→ Text:

——————

Saturday, May 18

Teach-in to focus on worker’s civil rights


Tuesday, March 4, 1997

UNIONS:

University has little likeness to reality of worker agitation,
labor movementBy James Plummer

The Cavalier Daily

Courtesy of University Wire

One nice thing about university life is that it bears only a
passing resemblance to the real world.

Any perspective, no matter how silly or discredited, is liable
to take on great import in the ivory tower.

But the university is preparing itself for just such a love-fest
later this week.

Professors, students and union thugs from around the region are
expected to descend upon the university for a teach-in titled
"Worker’s Rights Are Civil Rights." Organizers of this
self-proclaimed "historic convocation" hope to revive the
"campus-community ‘teach-in’." The "teach-in," of course, was all
the rage at colleges during the late ’60s when students gathered
and exchanged ideas in an intellectual forum before deciding to
tune in, turn on and burn their draft cards. You may remember the
last teach-in attempted at the university was to warn students of
the evils of the Balanced Budget Amendment and other provisions of
the Contract With America. Almost a dozen people attended.

According to the press release, this week’s event is organized
by "faculty, students and staff who believe that the revival of the
labor movement is but the next stage in the civil rights
revolution."

Life, liberty and the pursuit of four weeks paid vacation and a
free dental plan, right?

——————

→ Entries provided:
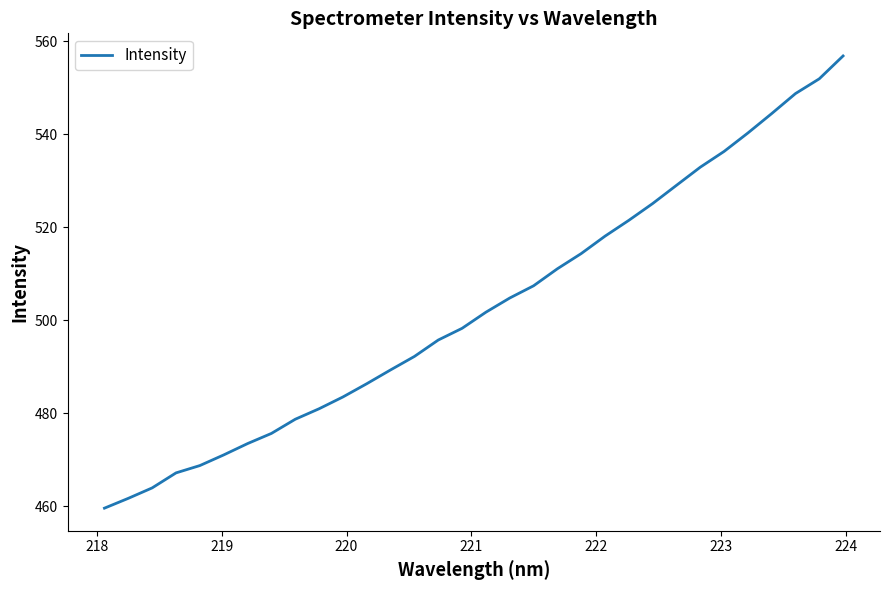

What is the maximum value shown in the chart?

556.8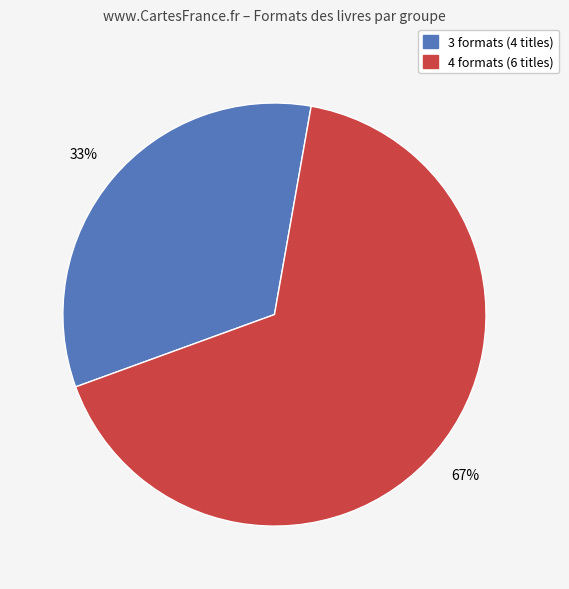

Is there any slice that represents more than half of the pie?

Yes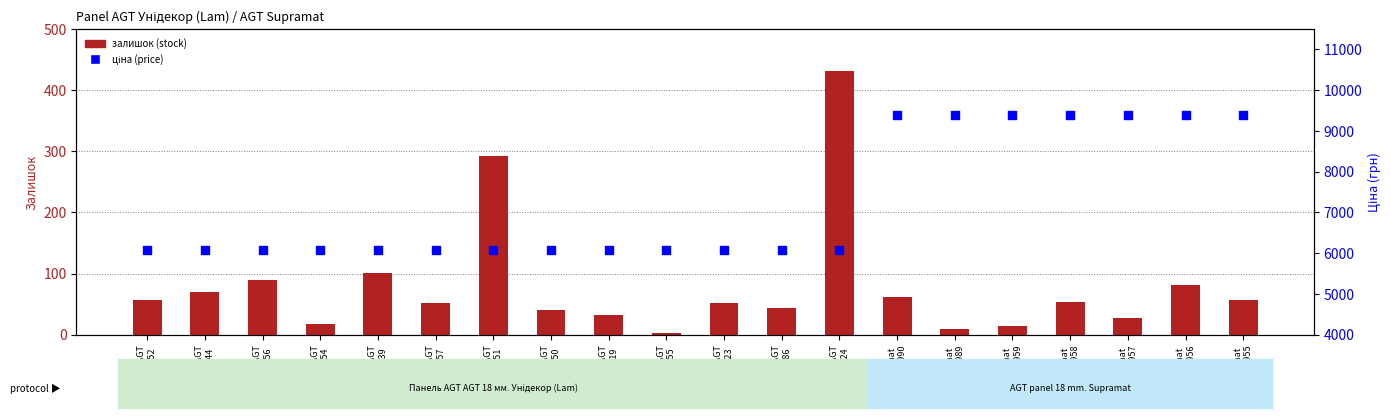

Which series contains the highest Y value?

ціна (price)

——————

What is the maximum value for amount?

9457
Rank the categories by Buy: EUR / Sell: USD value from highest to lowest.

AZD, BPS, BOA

——————

→ Written task:
Please condense the paragraph of the teach-in column that starts "Professors, students and union thugs" into a shorter version that keeps its main facts.

→ Completed task:
Professors, students and union members from around the region are expected at the university for a teach-in titled "Worker's Rights Are Civil Rights." Its organizers call it a "historic convocation" and hope to revive the campus-community teach-in, a format popular at colleges in the late '60s. The university's last teach-in warned students against the Balanced Budget Amendment and other Contract With America provisions, and almost a dozen people attended.